Ochre Point Avenue Gates at The Breakers, Newport, Rhode Island

Ochre Point Avenue Gates at The Breakers, Newport, Rhode Island

Ochre Point Avenue Gates at The Breakers, Newport, Rhode Island
Another great article by: Lost New England.com
The western entrance to the driveway of The Breakers, seen from Ochre Point Avenue at the corner of Victoria Avenue in Newport, around 1899. Image courtesy of the Library of Congress, Detroit Publishing Company Collection.
The scene in 2017:
These imposing gates stand at the Ochre Point Avenue entrance of The Breakers, which was built as the summer residence of Cornelius Vanderbilt II. Constructed over a two-year period from 1893 to 1895, at a cost of $7 million, it was the largest of the many Gilded Age homes that were built here in Newport as seaside “cottages” for some of the nation’s richest families. The house is situated at Ochre Point, on a 13-acre lot that is bordered on three sides by a 12-foot-high wrought iron and limestone fence. The fence is broken by two gates, one here and one on Shepard Avenue, that rise 30 feet above the driveway. They were manufactured by the William H. Jackson Company of New York, and are flanked on either side by smaller gates for pedestrian access to the property.

Together, these two main gates weigh more than seven tons, and feature intricate details, including Cornelius Vanderbilt’s initials in a monogram at the top of the gate. Other decorative features include acorns and oak leaves, both of which served as important symbols for the Vanderbilt family. Reflecting the saying that, “from little acorn a mighty oak shall grow,” the symbols represented the life of Cornelius’s grandfather, Cornelius “Commodore” Vanderbilt, who rose from humble beginnings as a teenage Staten Island ferry operator to become the wealthiest man in America. As a result, acorns and oak leaves can be found throughout The Breakers, along with other Vanderbilt buildings such as New York’s Grand Central Terminal.

If the 1899 date for the first photo is accurate, it would have been taken sometime during Cornelius Vanderbilt’s last summer at The Breakers. He had suffered a debilitating stroke in 1896, only a year after the completion of the house, and he never fully recovered. He left The Breakers for the last time on September 11, 1899, to attend a railroad board meeting in New York, and he died the next morning from a cerebral hemorrhage. His widow Alice inherited both his mansion in New York and The Breakers, and she went on to own the latter until her death 35 years later.
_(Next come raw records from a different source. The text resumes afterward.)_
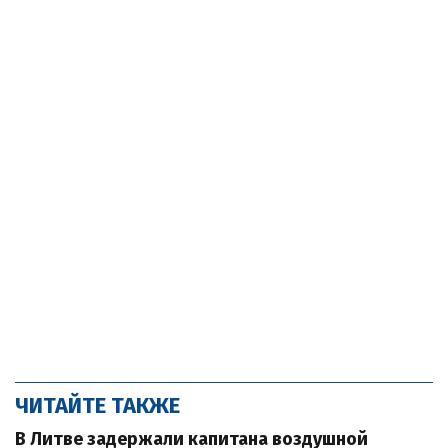
ЧИТАЙТЕ ТАКЖЕ
В Литве задержали капитана воздушной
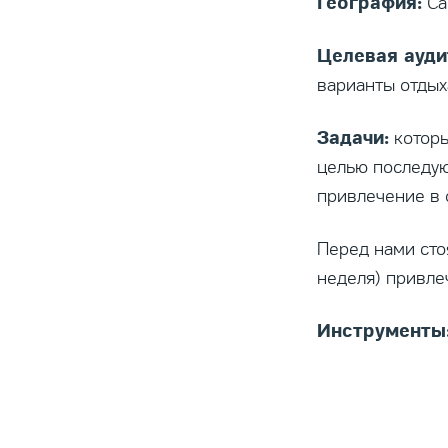
География:
Са
Целевая ауди
варианты отдых
Задачи:
которы
целью последую
привлечение в 
Перед нами сто
неделя) привле
Инструменты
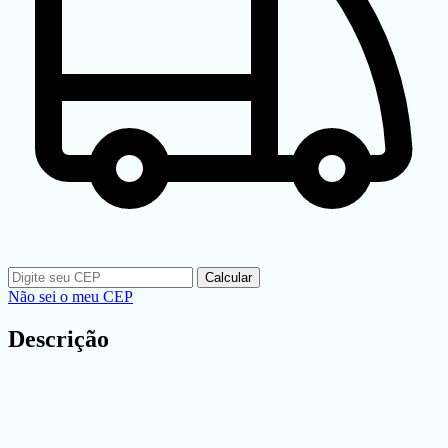
Calcular
Não sei o meu CEP
Descrição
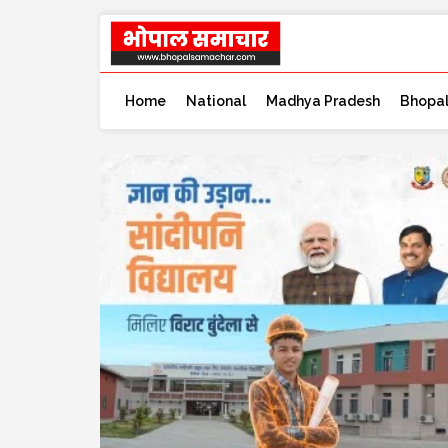
Home
National
Madhya Pradesh
Bhopa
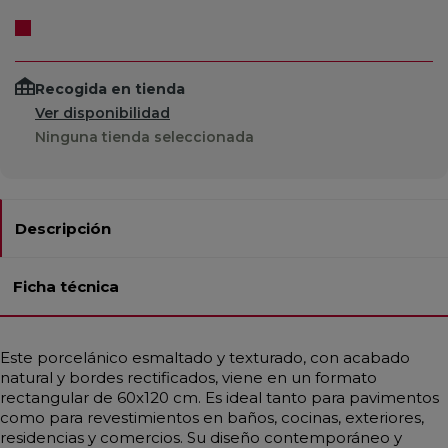
Recogida en tienda
Ver disponibilidad
Ninguna tienda seleccionada
Descripción
Ficha técnica
Este porcelánico esmaltado y texturado, con acabado
natural y bordes rectificados, viene en un formato
rectangular de 60x120 cm. Es ideal tanto para pavimentos
como para revestimientos en baños, cocinas, exteriores,
residencias y comercios. Su diseño contemporáneo y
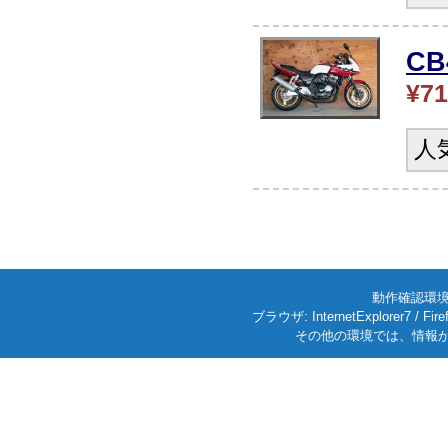
C
¥71
人
動作確認環境: W
ブラウザ: InternetExplorer7
その他の環境では、情報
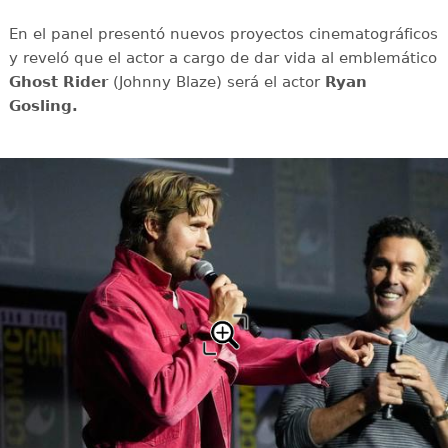
En el panel presentó nuevos proyectos cinematográficos
y reveló que el actor a cargo de dar vida al emblemático
Ghost Rider
(Johnny Blaze) será el actor
Ryan
Gosling.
The Breakers would remain in the Vanderbilt family until 1972, when it was sold to the Preservation Society of Newport County in 1972, and it is now open to the public as a museum. Very little has changed in this scene except for the trees, which now hide more of the property than the newly-planted ones did in the first photo. The house is now the centerpiece of the Preservation Society’s many historic properties in Newport, and it is the most popular tourist attraction in the state, drawing over 400,000 visitors through these gates each year.